• **Directions for this task**: Only the number is requested. Tally the lines of the data that hold the string "testing".

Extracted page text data
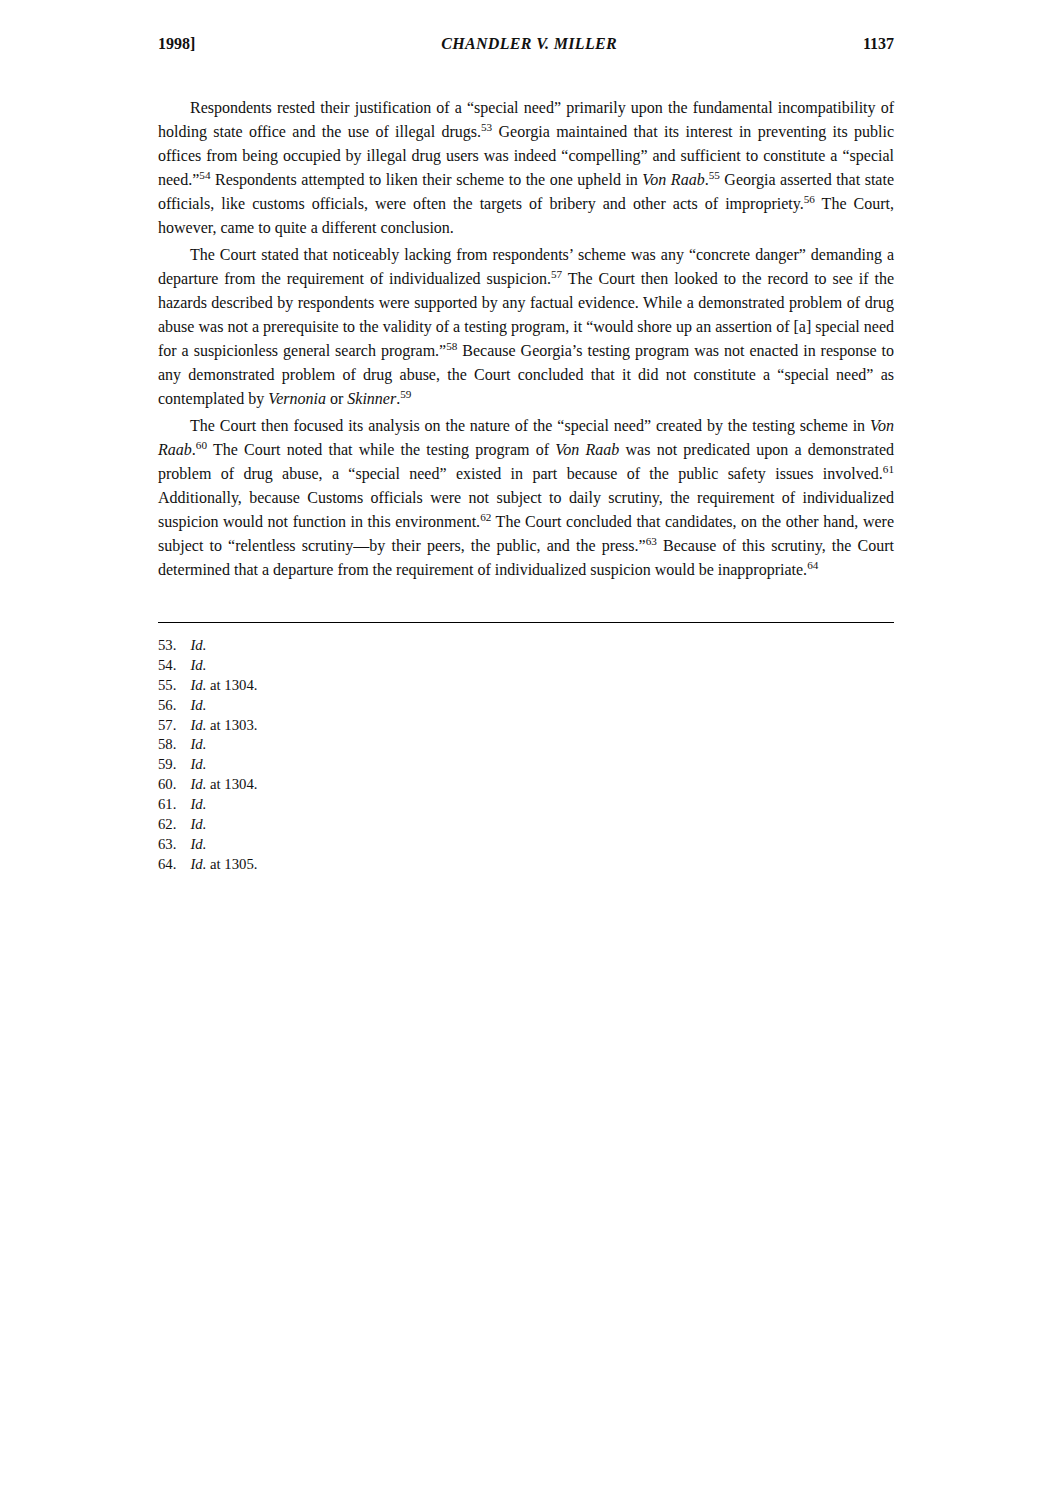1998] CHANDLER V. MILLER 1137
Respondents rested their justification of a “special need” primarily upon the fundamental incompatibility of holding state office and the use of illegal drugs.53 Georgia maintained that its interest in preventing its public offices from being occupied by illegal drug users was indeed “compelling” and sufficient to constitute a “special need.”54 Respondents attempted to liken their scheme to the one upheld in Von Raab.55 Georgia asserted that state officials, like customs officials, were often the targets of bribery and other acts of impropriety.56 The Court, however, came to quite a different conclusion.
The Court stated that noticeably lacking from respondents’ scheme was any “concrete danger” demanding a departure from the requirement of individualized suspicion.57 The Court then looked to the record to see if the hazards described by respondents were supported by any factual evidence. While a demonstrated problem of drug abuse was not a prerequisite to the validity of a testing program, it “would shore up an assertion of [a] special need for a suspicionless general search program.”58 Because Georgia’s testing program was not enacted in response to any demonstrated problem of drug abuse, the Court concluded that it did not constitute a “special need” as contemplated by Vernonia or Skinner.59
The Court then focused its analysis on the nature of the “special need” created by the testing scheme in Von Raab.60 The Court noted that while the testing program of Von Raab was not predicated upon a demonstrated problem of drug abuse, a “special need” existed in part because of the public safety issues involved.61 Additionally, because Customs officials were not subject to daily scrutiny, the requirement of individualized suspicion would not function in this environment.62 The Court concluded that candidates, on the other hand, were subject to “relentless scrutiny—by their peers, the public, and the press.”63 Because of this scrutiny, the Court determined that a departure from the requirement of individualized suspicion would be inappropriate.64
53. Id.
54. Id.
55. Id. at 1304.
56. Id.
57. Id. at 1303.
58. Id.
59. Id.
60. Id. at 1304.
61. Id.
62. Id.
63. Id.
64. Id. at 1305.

• **Expected output**: 2